> TASK INSTRUCTIONS: Go line by line through the entries and show those that hold the string "الشبكة".

--- DATA TO PROCESS ---

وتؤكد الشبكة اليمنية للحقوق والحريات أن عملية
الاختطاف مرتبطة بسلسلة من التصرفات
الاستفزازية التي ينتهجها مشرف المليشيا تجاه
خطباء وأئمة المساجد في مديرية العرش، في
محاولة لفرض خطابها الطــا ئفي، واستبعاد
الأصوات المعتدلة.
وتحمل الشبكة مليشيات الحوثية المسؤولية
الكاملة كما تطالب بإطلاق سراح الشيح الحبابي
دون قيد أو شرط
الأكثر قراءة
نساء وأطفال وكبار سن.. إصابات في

---
--- DATA TO PROCESS ---

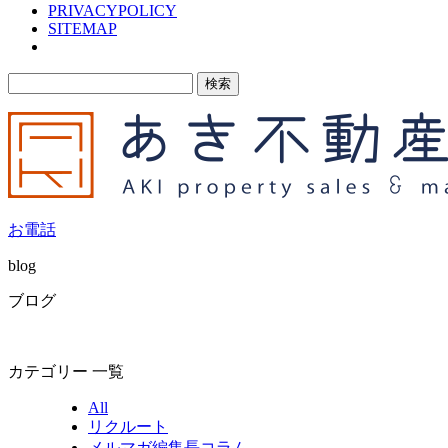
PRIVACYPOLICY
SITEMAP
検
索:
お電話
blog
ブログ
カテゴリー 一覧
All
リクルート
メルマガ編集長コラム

---

> THE COMPLETED TASK:
وتؤكد الشبكة اليمنية للحقوق والحريات أن عملية
وتحمل الشبكة مليشيات الحوثية المسؤولية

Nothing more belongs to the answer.